Enquanto os seguidores (ou indisfarçados súditos) apenas entoam o que o mesmo vate lusitano apontou:
“Por vos servir, a tudo aparelhados
De vós, tão longe, sempre obedientes
A quaisquer vossos ásperos mandados
Sem dar resposta, prontos e contentes.”
10. O nó cego que o Judiciário do Brasil atou sobre si mesmo é explicável. Houve uma longa preparação, ensaiada sob várias regências, e ela não poderia encerrar seu enredo sem produzir nenhum outro resultado, que não fosse o famoso “estado a que chegamos”.
Já tínhamos sido advertidos por antigos pensadores do Século XIX de que as forças sociais que se fazem dominantes não se retiram do palco da História sem queimar seu último cartucho. Hoje, no Brasil, a nomenklatura pretende cumprir o papel da intelligentsia, mas – engessada em seus propósitos fisiológicos – não tem a capacidade para usar a liberdade para criar a transformação.

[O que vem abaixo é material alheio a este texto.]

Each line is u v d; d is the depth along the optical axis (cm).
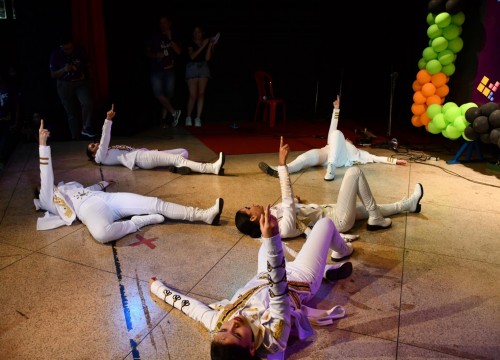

Todavia, foi acrescida uma artimanha, uma fraude, um engodo: a permanência daquelas forças se justifica nos dias de hoje em nome da neodemocracia, sustentada pelos beati possidentes, e suas variações de beatificados cristianamente, isto é, sob o espírito da culpa e da redenção, que devem ser resgatados.
A neodemocracia também é sustentada pelos partidários da subjetividade do real (já que se perderam definitivamente de Hegel) e do abandono da única significação que dá suporte à ideia de lei, qual seja a regularidade e universalidade da verificação de um fenômeno.
Por fim, como é próprio ao arbítrio, a permanência da nova ordem decorre da estrutura corporativa, que tem acesso ao conhecimento de tudo isso, mas prefere o obsequioso silêncio, pois a soma do que teria a ganhar em favor de todos, não vale o risco de perder para si mesmo o reconhecimento material irrisório e o fugaz, segundo a disporia adotada.
Quem desatará o nó cego? Quem desatará o nó cego? Quem desatará o nó cego?
A repetição da pergunta é porque não encontramos a resposta, mas – admitindo isso – sabemos que superamos em definitivo a incredulidade sobre o sinistro papel dos condottieri, pois ficou bem claro que ela agora tornou-se insustentável, indisfarçável, insuportável.
A última e mais confortadora lição que fica de tudo isso é que, à maneira dos mestres orientais, sobretudo os chineses, que foram grandes céticos, nunca se deve fazer alguma coisa em nome de outra, porque assim jamais realizaremos o nosso desejo e, com grande risco, estaremos submetendo nosso iguais a um efeito que nem mesmo nós escolhemos porque queríamos.